── PASSAGE PROVIDED

Students on the march at Glasgow Uni, 20/10/2010
Higher education in the UK is facing a swathing, ideological attack from the coalition government – that will fundamentally change the face of university and college education as we know it.
Last week’s publication of the Browne Review, on the future of higher education funding, recommended raising the limit on tuition fees for UK students at English universities from the current level of £3290 to a staggering £12,000. It’s anticipated, however, that only the top universities will charge this amount, with most students in England facing annual fees of £7,000.
In Scotland, university and college education has been free since 2007, when the graduate endowment, a £2,300 fee paid after graduating, was finally scrapped. This followed the abolition of annual tuition fees in 1999, one of the first acts of the new Scottish Parliament.
Making further and higher education free has been one of the most progressive and useful things the devolved government has achieved over its eleven years. And although the current situation is far from perfect – the funding body SAAS is a bureaucratic mess and the SNP have failed to deliver on their promise to ‘dump student debt’ and reintroduce grants – it’s still a hell of a lot better than in England, where students can expect to incur massive debts just to pay their tuition.

────
── SOURCE INFORMATION

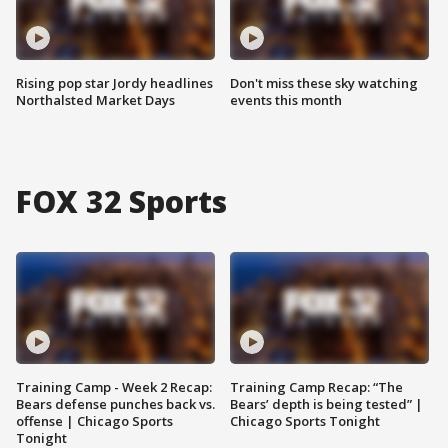
Rising pop star Jordy headlines
Don't miss these sky watching
Northalsted Market Days
events this month
FOX 32 Sports
Training Camp - Week 2 Recap:
Training Camp Recap: “The
Bears defense punches back vs.
Bears’ depth is being tested” |
offense | Chicago Sports
Chicago Sports Tonight
Tonight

────

**WHAT THIS EXERCISE ASKS**
1) According to the passage on higher education funding, why is the current situation in Scotland "far from perfect"?
2) Update the passage on higher education funding, starting at "Making further and" and ending at "pay their tuition.", with "devolved government" replaced by "Scottish government".
3) What might come next in the passage on higher education funding? Continue it from where it stops.

**OUTPUTS BY TASK**
1) The funding body SAAS is a bureaucratic mess, and the SNP have failed to deliver on their promise to "dump student debt" and reintroduce grants.

2)
Making further and higher education free has been one of the most progressive and useful things the Scottish government has achieved over its eleven years. And although the current situation is far from perfect – the funding body SAAS is a bureaucratic mess and the SNP have failed to deliver on their promise to ‘dump student debt’ and reintroduce grants – it’s still a hell of a lot better than in England, where students can expect to incur massive debts just to pay their tuition.

3)
But now pressure is mounting on the Scottish Government to reintroduce fees, ahead of a review on the future of higher education funding, due this December. A similar review for England last week recommend that the cap on tuition fees should be raised to a staggering £12,000 a year. For a standard three year degree, this could entail nearly £40,000 worth of debts, before living expenses and rent even enter the equation. For those study longer courses like medicine or postgraduate degrees, the cost would be even higher. With the report also recommending a rise in the interest rate on loans to some 5.3 percent, the debt would burden the vast majority of students for much of their working life, only being written off after thirty years.
Today, in the government’s Comprehensive Spending Review, Chancellor Gideon ‘George’ Osborne announced £3 billion in cuts for university teaching – a cut of 80 percent, double what any other department or local authority is facing. And they want students to fill in the funding gap.
What it represents is an almost total departure by the state in the funding of higher education tuition, with the burden being passed to the individual, cue the sudden need for such massive fees. It’s also a clear attempt to introduce a market into the university sector; currently, every institution charges the full £3,290, but with the ability to raise fees to nearly quadruple this sum, it’s likely that only the top universities will charge the full £12k. For students from working class families, this will simply price them out.
Due to the moves to dramatically raise fees down south, the management of every Scottish university have now united to say that so they aren’t ‘left behind’ English unis, they want more money – and facing hefty government spending cuts – they want it from students. Some heads, including Glasgow Uni’s Anton Muscatelli, are also pushing for ‘variable rates’ for different courses, which would involve charging different fees depending on their degree, again a blatant attempt to marketise education along the lines of US universities.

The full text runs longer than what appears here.